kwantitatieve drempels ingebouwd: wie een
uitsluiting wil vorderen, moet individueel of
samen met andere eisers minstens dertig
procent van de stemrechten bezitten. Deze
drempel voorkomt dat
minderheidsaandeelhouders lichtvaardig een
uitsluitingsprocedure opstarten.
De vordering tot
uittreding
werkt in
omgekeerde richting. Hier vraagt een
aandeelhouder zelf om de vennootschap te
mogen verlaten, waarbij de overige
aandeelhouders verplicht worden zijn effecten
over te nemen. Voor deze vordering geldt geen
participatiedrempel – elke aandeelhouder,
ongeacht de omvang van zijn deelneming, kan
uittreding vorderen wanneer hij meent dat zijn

▶ _What this task involves_
Put every line of text from the records above into a single numbered list, one line per item, with blank lines omitted.

▶ _Exercise answer_
1. kwantitatieve drempels ingebouwd: wie een
2. uitsluiting wil vorderen, moet individueel of
3. samen met andere eisers minstens dertig
4. procent van de stemrechten bezitten. Deze
5. drempel voorkomt dat
6. minderheidsaandeelhouders lichtvaardig een
7. uitsluitingsprocedure opstarten.
8. De vordering tot
9. uittreding
10. werkt in
11. omgekeerde richting. Hier vraagt een
12. aandeelhouder zelf om de vennootschap te
13. mogen verlaten, waarbij de overige
14. aandeelhouders verplicht worden zijn effecten
15. over te nemen. Voor deze vordering geldt geen
16. participatiedrempel – elke aandeelhouder,
17. ongeacht de omvang van zijn deelneming, kan
18. uittreding vorderen wanneer hij meent dat zijn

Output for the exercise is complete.